Re: Do you hide .pl extension on web pages?
by Melly (Hermit) on Jan 23, 2013 at 16:40 UTC

    Wouldn't using a mod_rewrite in apache be the way to go with this?

    That said, I know you can use it to redirect foo to foo.php, but I'm not sure if you can use it to hide .php

    ... or maybe you can? Take a look at: http://stackoverflow.com/questions/1992183/how-to-hide-the-html-extension-with-apache-mod-rewrite

    map{$a=1-$_/10;map{$d=$a;$e=$b=$_/20-2;map{($d,$e)=(2*$d*$e+$a,$e**2 -$d**2+$b);$c=$d**2+$e**2>4?$d=8:_}1..50;print$c}0..59;print$/}0..20
    Tom Melly, pm (at) cursingmaggot (stop) co (stop) uk

      If you do a rewrite of the URL (the [R] option), it will be shown to the client.

      If you proxy them ([P]), it won't.

      However, you could also use mod_negotiation's Multiviews so that when a URL comes in, it'll look for files with an extension if there isn't an extensionless version. The problem comes when you have both 'foo.php' and 'foo.pl' or 'foo.cgi', you might not have what you expected being served (without some extra effort to set the priorities)

Re: Do you hide .pl extension on web pages?
by tobyink (Abbot) on Jan 23, 2013 at 17:45 UTC

    I generally use something like mod_rewrite.

    Yes, I consider this an important thing to do, as it gives me the freedom to restructure the internals of the site without changing any of the public URLs.
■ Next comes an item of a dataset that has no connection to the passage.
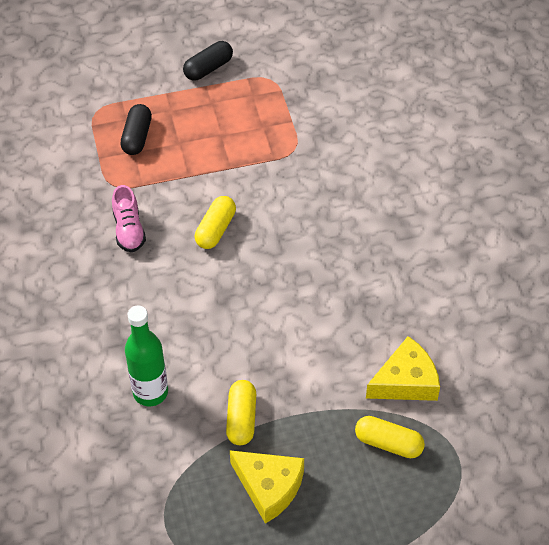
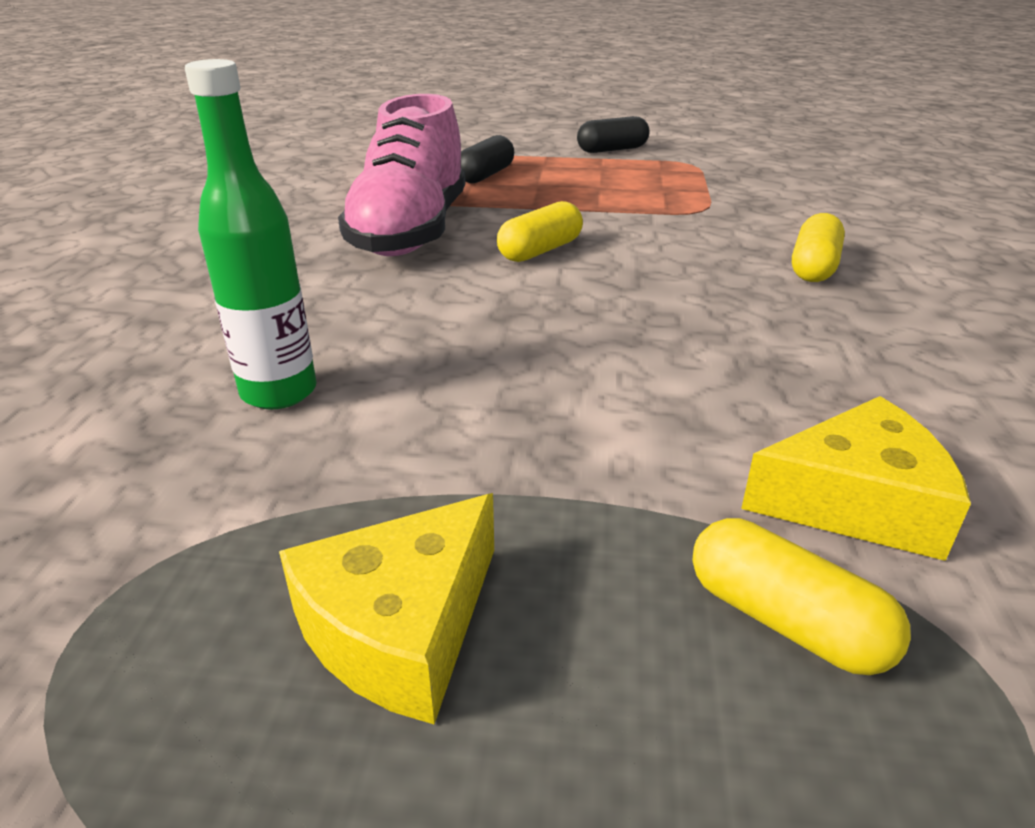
camera: 20 degrees right, 20 degrees down
(129, 230) = (410, 232): pink shoe -> pink shoe, size x2.07
(241, 419) = (425, 473): yellow capsule -> yellow capsule (813, 267)
(269, 487) = (401, 628): yellow cheese -> yellow cheese turned 75 degrees clockwise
    package Cow { use Moo; has name => (is => 'lazy', default => sub { 'Mooington' }) } say Cow->new->name
Re: Do you hide .pl extension on web pages?
by davido (Archbishop) on Jan 23, 2013 at 18:10 UTC

    I don't need to hide it; I use Mojolicious (official website). Mojolicious routes are fantastic (though they can be a little confusing at first, particularly if you need things like bridges).


    Dave

Re: Do you hide .pl extension on web pages?
by CountZero (Bishop) on Jan 23, 2013 at 18:42 UTC
    Yes that is a really "old school" URL, but actually who cares? Nobody is ever going to have to type that URL in the address bar of the browser. All you need is an easy URL to the first page and then it is just all clicking on links.

    Half of my colleagues in the office don't even know what an URL is and never use the address bar: they just type the URL in the Google search box and then click their way to the site.

    CountZero

    A program should be light and agile, its subroutines connected like a string of pearls. The spirit and intent of the program should be retained throughout. There should be neither too little or too much, neither needless loops nor useless variables, neither lack of structure nor overwhelming rigidity." - The Tao of Programming, 4.1 - Geoffrey James

    My blog: Imperial Deltronics
Re: Do you hide .pl extension on web pages?
by sundialsvc4 (Monsignor) on Jan 23, 2013 at 19:53 UTC
    Customarily, yes, I do.
Re: Do you hide .pl extension on web pages?
by Anonymous Monk on Jan 24, 2013 at 01:19 UTC

    your web server is responsible for that url, so use whatever you like

    CGI::Emulate::PSGI if you want to Plack it up and customize

Re: Do you hide .pl extension on web pages?
by DrHyde (Prior) on Jan 24, 2013 at 12:06 UTC
    I don't care what my URLs look like, but for new code I'm generally using Dancer these days so they look all shiny and modern anyway without me having to get angry at mod_rewrite.